В итоге крайне сложно предвидеть, до какого уровня Россия готова «играть на повышение» и на каком рубеже сумеет и способен остановиться российский лидер. Похоже, он и сам этого не знает.
Но чего, позвольте спросить, хочет от России Запад? Хочет сделать ее менее амбициозной, более вменяемой, осознающей свое реальное место в мире, видеть в ней партнера. Все, особенно в Европе, хотят покоя. Там устали от России, точно так же, как устали от игилов и прочих аль-каид. Там даже надеются – точнее, надеялись – видеть ее более демократичной. Но это вряд ли возможно. Политический романтизм более не уместен. Эволюция российской политической системы идет и будет идти в противоположном направлении. Журналист Максим Трудолюбов пишет о «воронке истории», в которую всасывается Россия, сравнивает Россию с Германией, которая из этой воронки выбралась. Санкциями эту систему не изменить, как и не принудить ее к демократии. Остается надеяться на ее самоистощение. Когда-то великий Шарль де Голль обронил: оставьте русских в покое, они сами развалятся. И оказался прав.
* * *
Сравнения между ситуацией на Украине и на Ближнем Востоке во многом представляются надуманными. Однако, как было отмечено, события там и там происходят синхронно, оказывают огромное воздействие на обстановку во всем мире, и потому осторожные сопоставления напрашиваются. Во-первых, в обоих случаях мы имеем дело с сепаратизмом, под какими бы флагами он ни выступал. Во-вторых, и Украина, и исламистский взрыв углубляют раскол между ведущими мировыми державами. В-третьих, и донбасские «ополченцы», и игиловцы опираются на внешнюю помощь.

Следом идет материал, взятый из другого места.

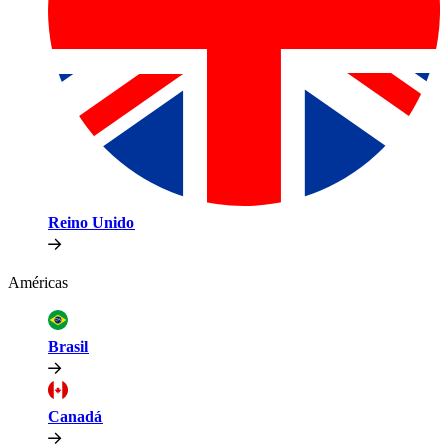
Reino Unido​​
Américas​​
Brasil​​
Canadá​​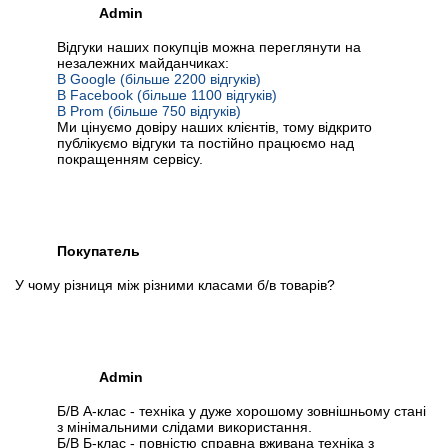
Admin
Відгуки наших покупців можна переглянути на
незалежних майданчиках:
В Google (більше 2200 відгуків)
В Facebook (більше 1100 відгуків)
В Prom (більше 750 відгуків)
Ми цінуємо довіру наших клієнтів, тому відкрито
публікуємо відгуки та постійно працюємо над
покращенням сервісу.
Покупатель
У чому різниця між різними класами б/в товарів?
Admin
Б/В А-клас - техніка у дуже хорошому зовнішньому стані
з мінімальними слідами використання.
Б/В Б-клас - повністю справна вживана техніка з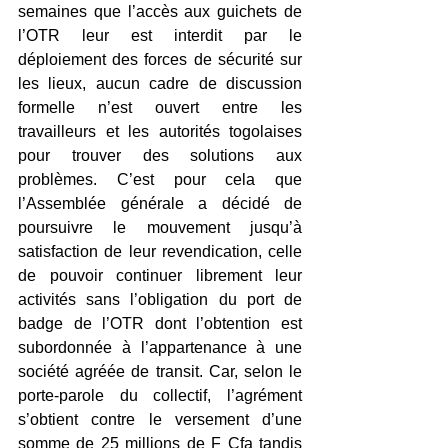
semaines que l’accès aux guichets de 
l’OTR leur est interdit par le 
déploiement des forces de sécurité sur 
les lieux, aucun cadre de discussion 
formelle n’est ouvert entre les 
travailleurs et les autorités togolaises 
pour trouver des solutions aux 
problèmes. C’est pour cela que 
l’Assemblée générale a décidé de 
poursuivre le mouvement jusqu’à 
satisfaction de leur revendication, celle 
de pouvoir continuer librement leur 
activités sans l’obligation du port de 
badge de l’OTR dont l’obtention est 
subordonnée à l’appartenance à une 
société agréée de transit. Car, selon le 
porte-parole du collectif, l’agrément 
s’obtient contre le versement d’une 
somme de 25 millions de F Cfa tandis 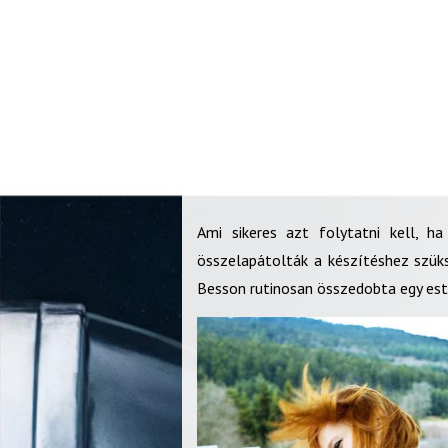
Ami sikeres azt folytatni kell, h
összelapátolták a készítéshez szüks
Besson rutinosan összedobta egy est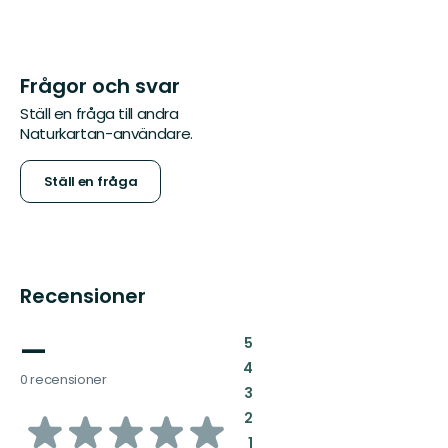
Frågor och svar
Ställ en fråga till andra
Naturkartan-användare.
Ställ en fråga
Recensioner
—
:
5
:
4
0 recensioner
:
3
av
:
2
:
1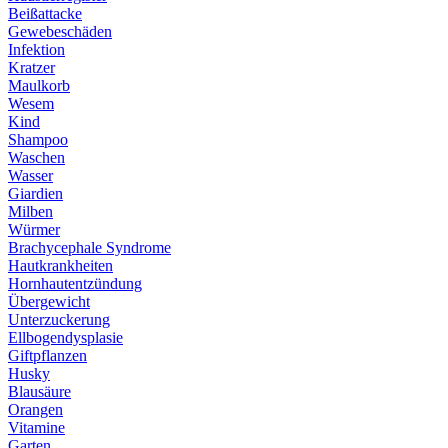
Beißattacke
Gewebeschäden
Infektion
Kratzer
Maulkorb
Wesem
Kind
Shampoo
Waschen
Wasser
Giardien
Milben
Würmer
Brachycephale Syndrome
Hautkrankheiten
Hornhautentzündung
Übergewicht
Unterzuckerung
Ellbogendysplasie
Giftpflanzen
Husky
Blausäure
Orangen
Vitamine
Garten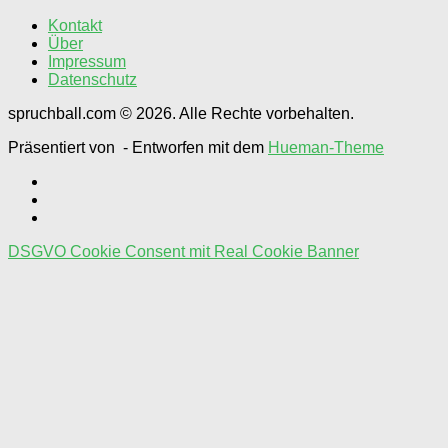
wählen
Kontakt
Über
Impressum
Datenschutz
spruchball.com © 2026. Alle Rechte vorbehalten.
Präsentiert von
- Entworfen mit dem
Hueman-Theme
DSGVO Cookie Consent mit Real Cookie Banner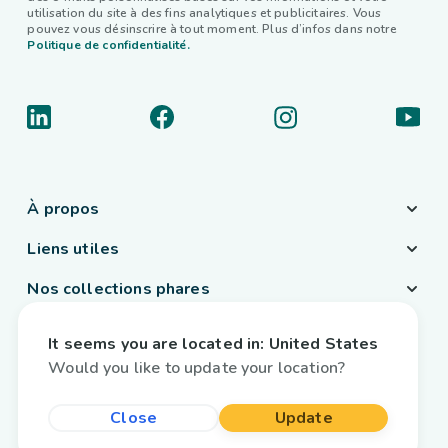
utilisation du site à des fins analytiques et publicitaires. Vous
pouvez vous désinscrire à tout moment. Plus d’infos dans notre
Politique de confidentialité.
À propos
Liens utiles
Nos collections phares
Pays / Langue
It seems you are located in:
United States
France
/
Français
Would you like to update your location?
Close
Update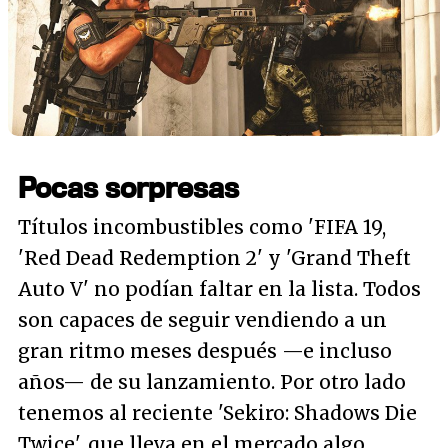
Pocas sorpresas
Títulos incombustibles como 'FIFA 19,
'Red Dead Redemption 2' y 'Grand Theft
Auto V' no podían faltar en la lista. Todos
son capaces de seguir vendiendo a un
gran ritmo meses después —e incluso
años— de su lanzamiento. Por otro lado
tenemos al reciente 'Sekiro: Shadows Die
Twice', que lleva en el mercado algo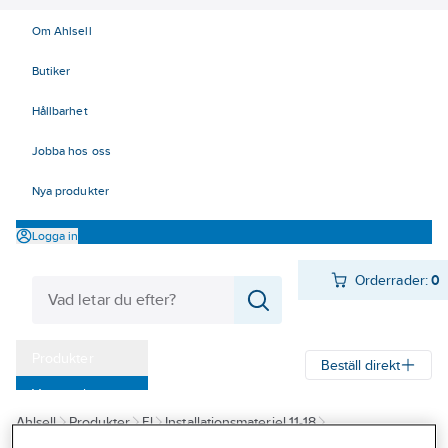
Om Ahlsell
Butiker
Hållbarhet
Jobba hos oss
Nya produkter
Logga in
Orderrader:
0
Produkter
Beställ direkt
Varumärken
Ahlsell
Produkter
El
Installationsmateriel 11-18
Kampanjer
14 Förläggningsmaterial
Dossystem
Tillbehör
Övriga tillbehör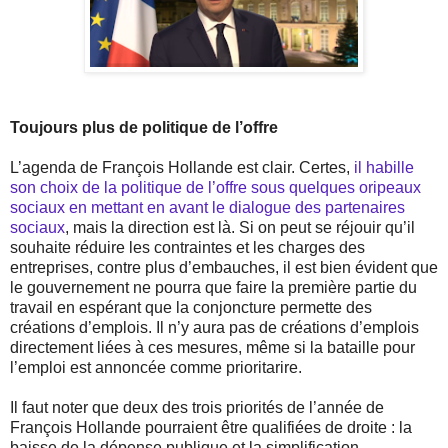
Toujours plus de politique de l’offre
L’agenda de François Hollande est clair. Certes,
il habille
son choix de la politique de l’offre sous quelques oripeaux
sociaux en mettant en avant le dialogue des partenaires
sociaux
, mais la direction est là. Si on peut se réjouir qu’il
souhaite réduire les contraintes et les charges des
entreprises, contre plus d’embauches, il est bien évident que
le gouvernement ne pourra que faire la première partie du
travail en espérant que la conjoncture permette des
créations d’emplois. Il n’y aura pas de créations d’emplois
directement liées à ces mesures, même si la bataille pour
l’emploi est annoncée comme prioritarire.
Il faut noter que deux des trois priorités de l’année de
François Hollande pourraient être qualifiées de droite : la
baisse de la dépense publique et la simplification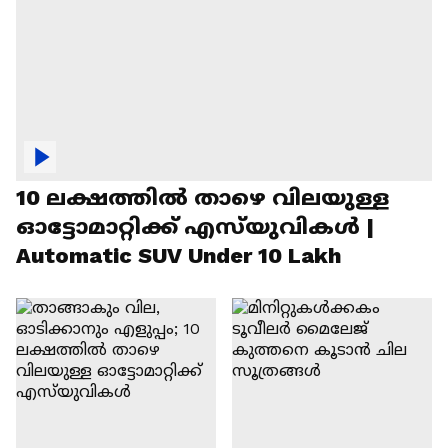
10 ലക്ഷത്തിൽ താഴെ വിലയുള്ള
ഓട്ടോമാറ്റിക്ക് എസ്‍യുവികൾ |
Automatic SUV Under 10 Lakh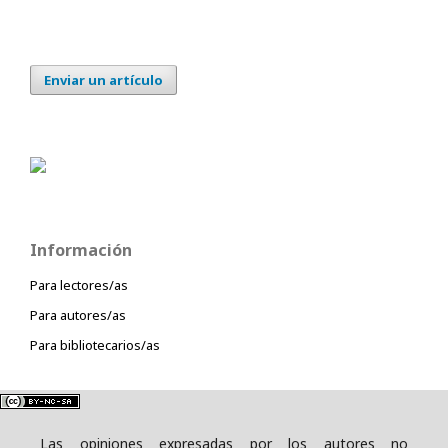
Enviar un artículo
Información
Para lectores/as
Para autores/as
Para bibliotecarios/as
Las opiniones expresadas por los autores no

Украина, разумеется, не Ближний Восток. И прежде всего потому, что все происходящее в мусульманском мире есть следствие бушующих внутри него естественных процессов, одним из которых и является радикализация ислама, а крайним проявлением этой последней стало ИГИЛ. Украинский же кризис создан искусственно. Это частный случай, который при искреннем желании участвующих в нем сторон можно приглушить, даже погасить. Исламизм самодостаточен, развивается по собственной логике. Устранить его в обозримом будущем не удастся. Гадай не гадай.